President Recep Tayyip Erdoğan said that U.S. pastor Brunson's case is "not even closely related to Turkey's economy."
In an interview with Reuters on Tuesday while he was in New York for the annual United Nations General Assembly meetings, Erdoğan said that the current economic challenges have been exaggerated more than necessary and Turkey will overcome these challenges with its own resources.
U.S. President Donald Trump, infuriated over American Pastor Andrew Brunson's detention on terrorism charges, authorized a doubling of duties on aluminum and steel imported from Turkey in August. Turkey retaliated by increasing tariffs on U.S. cars, alcohol and tobacco imports.
Turkey's central bank raised its benchmark rate by 625 basis points this month, boosting the lira. Erdoğan said the decision was a clear sign of the central bank's independence, adding that as president he was against increasing rates.
"It shows the central bank is independent. As the president, I am against high interest rates and I am repeating my stance here again," he said, adding that high rates "primarily scare away investors."
The lira firmed slightly on Wednesday morning, after Erdogan's assurance on the independence of the central bank was published.
The president also said a Turkish court, not politicians, will decide the fate of Brunson whose detention has roiled relations between Ankara and Washington.
U.S. Secretary of State Mike Pompeo said on Monday he was hopeful Turkey would release terror-linked evangelical pastor Brunson this month. He was moved to house arrest in July after being detained for 21 months. However, Erdoğan stressed Tuesday any decision on Brunson would be made by the court.

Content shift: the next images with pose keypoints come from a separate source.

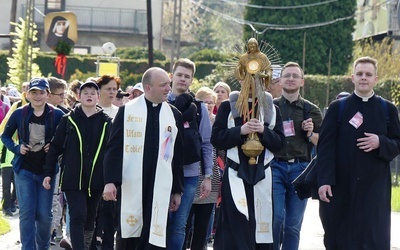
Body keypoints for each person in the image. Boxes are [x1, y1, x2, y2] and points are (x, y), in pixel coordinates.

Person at [317, 56, 400, 249]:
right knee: (340, 236)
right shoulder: (338, 108)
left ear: (375, 79)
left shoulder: (387, 109)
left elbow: (397, 142)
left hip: (375, 189)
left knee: (373, 237)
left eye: (368, 74)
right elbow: (325, 148)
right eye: (360, 74)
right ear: (352, 77)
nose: (364, 77)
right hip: (342, 186)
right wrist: (324, 180)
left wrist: (381, 141)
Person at [102, 67, 184, 249]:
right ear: (148, 88)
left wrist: (177, 189)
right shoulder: (127, 112)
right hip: (131, 184)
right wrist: (110, 181)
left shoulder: (174, 115)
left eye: (168, 85)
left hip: (159, 185)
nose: (168, 89)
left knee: (154, 237)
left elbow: (176, 156)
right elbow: (113, 149)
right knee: (129, 237)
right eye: (163, 85)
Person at [211, 78, 285, 250]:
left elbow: (280, 144)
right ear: (241, 79)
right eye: (248, 77)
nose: (252, 82)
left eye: (257, 78)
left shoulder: (272, 109)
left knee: (261, 225)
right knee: (235, 225)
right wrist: (240, 131)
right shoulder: (227, 107)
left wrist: (263, 131)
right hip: (235, 174)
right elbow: (216, 139)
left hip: (262, 175)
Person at [43, 80, 112, 250]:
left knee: (90, 217)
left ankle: (84, 245)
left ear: (98, 97)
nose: (89, 96)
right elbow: (55, 148)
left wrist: (112, 179)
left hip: (96, 179)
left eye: (92, 93)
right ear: (78, 96)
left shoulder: (106, 122)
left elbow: (113, 152)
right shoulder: (68, 120)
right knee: (78, 214)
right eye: (85, 93)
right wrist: (48, 173)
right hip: (73, 178)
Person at [1, 77, 64, 249]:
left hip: (47, 171)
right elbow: (5, 136)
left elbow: (67, 139)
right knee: (27, 212)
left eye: (41, 92)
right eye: (34, 92)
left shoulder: (57, 115)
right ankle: (27, 247)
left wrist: (55, 146)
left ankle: (42, 247)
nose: (38, 96)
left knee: (44, 214)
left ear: (48, 95)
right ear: (27, 94)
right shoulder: (19, 113)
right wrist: (16, 148)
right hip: (24, 170)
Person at [271, 62, 323, 250]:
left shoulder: (311, 110)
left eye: (295, 76)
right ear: (280, 79)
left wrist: (310, 134)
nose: (291, 79)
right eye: (287, 75)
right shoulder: (271, 107)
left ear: (302, 81)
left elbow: (322, 142)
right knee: (275, 219)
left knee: (293, 224)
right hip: (275, 167)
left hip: (300, 170)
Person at [167, 58, 213, 250]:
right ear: (171, 76)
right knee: (158, 222)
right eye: (179, 75)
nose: (182, 79)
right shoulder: (161, 103)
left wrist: (208, 175)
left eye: (187, 76)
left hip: (190, 174)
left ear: (192, 80)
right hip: (162, 171)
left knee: (179, 225)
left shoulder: (200, 108)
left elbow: (206, 143)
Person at [184, 87, 221, 250]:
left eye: (211, 102)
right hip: (192, 175)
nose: (207, 105)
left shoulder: (218, 122)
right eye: (204, 102)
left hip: (210, 175)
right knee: (184, 225)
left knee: (203, 226)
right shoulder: (193, 118)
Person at [47, 76, 70, 245]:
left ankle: (51, 232)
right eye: (60, 95)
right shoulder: (26, 111)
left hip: (55, 165)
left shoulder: (62, 114)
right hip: (32, 165)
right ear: (49, 94)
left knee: (55, 200)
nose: (63, 98)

"This is a judiciary matter. Brunson has been detained on terrorism charges ... On Oct. 12 there will be another hearing and we don't know what the court will decide and politicians will have no say on the verdict," Erdoğan said.
If found guilty, Brunson could be jailed for up to 35 years. Brunson, a pastor for the last 20 years at the Evangelic Resurrection Church in western Turkey's Izmir, was arrested on alleged links to the PKK terrorist group and the Gülenist Terror Group (FETÖ), who orchestrated an attempted coup on July 15, 2016.
"As the president, I don't have the right to order his release. Our judiciary is independent. Let's wait and see what the court will decide," Erdoğan said.
He said it was impossible for Syrian peace efforts to continue with Bashar Assad in power, adding that the withdrawal of "radical groups" had already started from a new demilitarized zone in Syria's Idlib region.
Earlier this month, Turkey and Russia reached an agreement to enforce a new demilitarized zone in Syria's Idlib region from which "radical" rebels will be required to withdraw by the middle of next month.
"This part of Syria will be free of weapons which is the expectation of the people of Idlib ... who welcomed this step," he said. The demilitarized zone will be patrolled by Turkish and Russian forces.
Close to 3 million people live in Idlib, around half of them displaced by the war from other parts of Syria
Erdoğan also said Turkey will continue to purchase Iranian natural gas, despite U.S. sanctions on Tehran.
"We need to be realistic ... Am I supposed to let people freeze in winter? ...Nobody should be offended. How can I heat my people's homes if we stop purchasing Iran's natural gas?," he said.
Trump pulled the United States out of a 2015 multinational nuclear deal with Iran and in August Washington reimposed sanctions on Tehran, lifted in 2016 under the pact. U.S. sanctions on Iran's energy sector are set to be re-imposed in November.
In an effort to boost the economy and attract investors, Erdogan will travel on Sept. 28 to Germany, a country that is home to millions of Turks.
"We want to completely leave behind all the problems and to create a warm environment between Turkey and Germany just like it used to be," Erdogan said, adding that he will meet Chancellor Angela Merkel during his visit.